イエス・キリストは、弟子たちを伴って、そこへと舟をこぎ出して行かれるお方です。それは、悪霊の支配に終わりをもたらすためにです。悪霊に対する裁きは、世の終わりにとって置かれることなく、イエス・キリストが世に来られた時から始められています。悪霊を追い出し、人を墓から解放するのは、神の権威をもった主の御言葉です。私たちが信じるイエス・キリストは、この世界に働くあらゆる諸力を越えた権威をもったお方です。それは、私たちが最終的に信頼を置く、唯一の拠り所です。その信仰によって私たちは目に見えない世の力から解放されて、御言葉に従った指針をもって人生の終わりまで歩むことが出来ます。

私たちが福音宣教に召されているのは、人の命を拘束する死の力から、主イエス・キリストが御自身の福音によって解放されるためです。確かに、私たちが「出て行け」と叫んだからと言って、自分や隣人の心の病が癒されるわけでもありません。
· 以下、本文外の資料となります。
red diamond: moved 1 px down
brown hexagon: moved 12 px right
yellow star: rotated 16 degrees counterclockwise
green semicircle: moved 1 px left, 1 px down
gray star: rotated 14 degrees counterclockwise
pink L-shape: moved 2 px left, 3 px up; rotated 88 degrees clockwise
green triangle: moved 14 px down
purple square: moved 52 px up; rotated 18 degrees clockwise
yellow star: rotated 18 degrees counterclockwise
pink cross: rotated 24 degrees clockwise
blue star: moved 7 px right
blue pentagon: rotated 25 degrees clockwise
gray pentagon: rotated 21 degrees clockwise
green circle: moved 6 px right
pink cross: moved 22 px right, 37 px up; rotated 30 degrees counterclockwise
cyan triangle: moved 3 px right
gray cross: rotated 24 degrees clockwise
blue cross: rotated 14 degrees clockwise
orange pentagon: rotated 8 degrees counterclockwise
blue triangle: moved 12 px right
神の権威をもっておられるイエス・キリストの奇跡を私たちが再び演じて見せることが宣教の手段や目的ではなくて、主イエスが聖書に託された御言葉が、私たち個人や、また私たちが暮らすこの町や日本の社会や世界を悪霊から解放することを信じて、これを語り伝えます。力ある御言葉を、主イエスは先に山上の説教として弟子たちにお語りになりました。そのように、「敵を愛せ」という言葉がこの世に愛を生みだすということが起こります。「赦しなさい」ということばが憎しみ合う間柄に和解をもたらすことが起こります。そうして、墓場に縛り付けられていた人々が、神によって生かされる本当の命に目覚めさせていただきます。そういうことを、真剣に信じて従うのがキリストの弟子に召された私たちです。主イエスはそういう私たちと同じ舟に乗って、私たちを連れてあちこちの岸辺に向かわれます。小さい信仰といわれる私たちは嵐に怯えたりしながらも、主が率先して行かれる癒しの業についていって、そのお働きに仕えます。そして、最後は天の国の岸辺に共に降り立つのです。
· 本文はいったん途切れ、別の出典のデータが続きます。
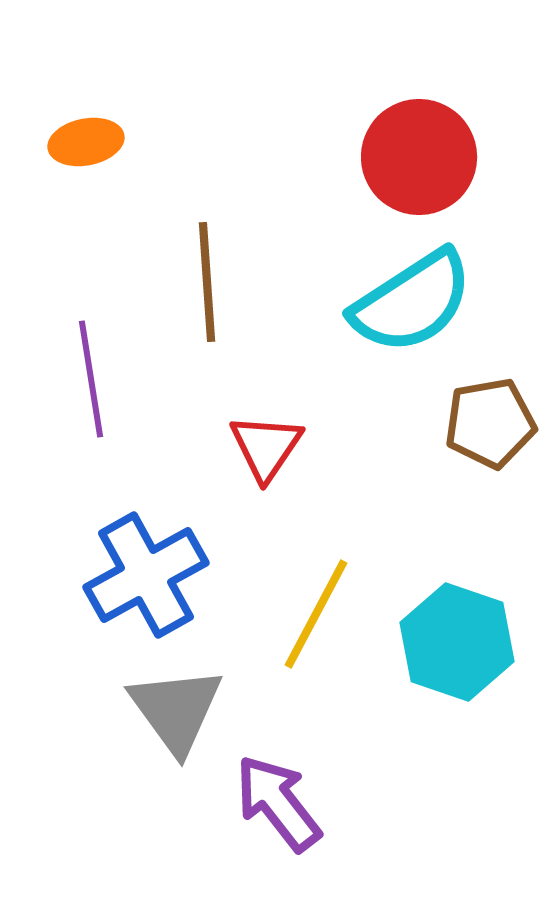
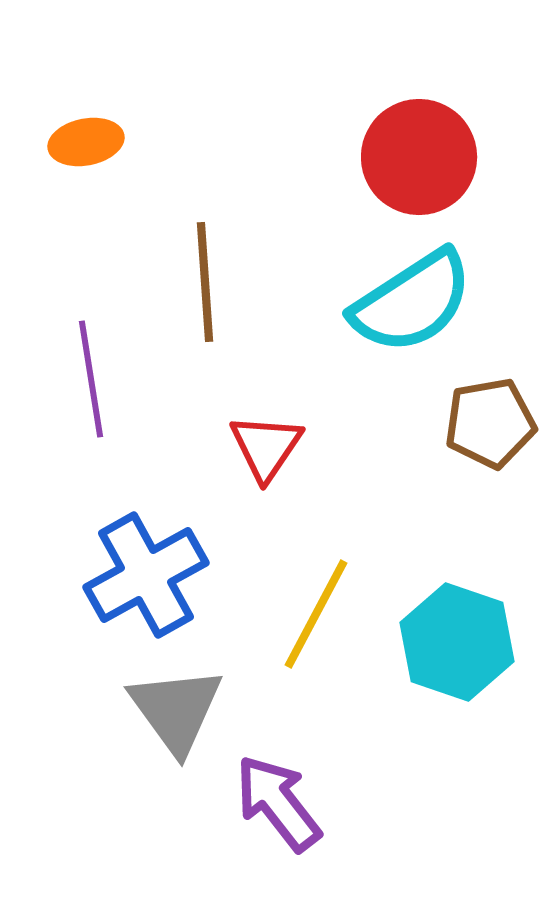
brown line: moved 2 px left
悩み苦しむ隣人たちと接しながら時代の重さを感じる時に、私たちは御言葉の内にある神の権威に心を目覚めさせられて、希望を失わないでいたいと願います。「あなたが信じた通りになるように」と主は言われます。それを信じて聴くということ、また信じて語るということが、実際に実りを生みます。キリストの言葉による解放を待つ多くの方々の処へ、私たち自身が福音をもって出かけて行って、キリストの弟子たる務めを果たしたいと思います。

 

祈り

天の父なる御神、この時代の閉塞感の中で、目に見えない力に抑え込まれて生きる力を失う多くの人々があることをあなたはよくご存じです。言葉に力のない私たちをどうか憐れんでくださって、あなたがお示しくださる真理の言葉をお与えくださり、救いを求める隣人のもとへとお遣わしください。聖霊のお働きによって、私たち自身をまた主の教会を命の活力に満ちた場所としてくださり、心から主イエスに従う信仰をもって、世に働く悪霊の力に打ち勝たせてください。主イエス・キリストの御名によって祈ります。アーメン。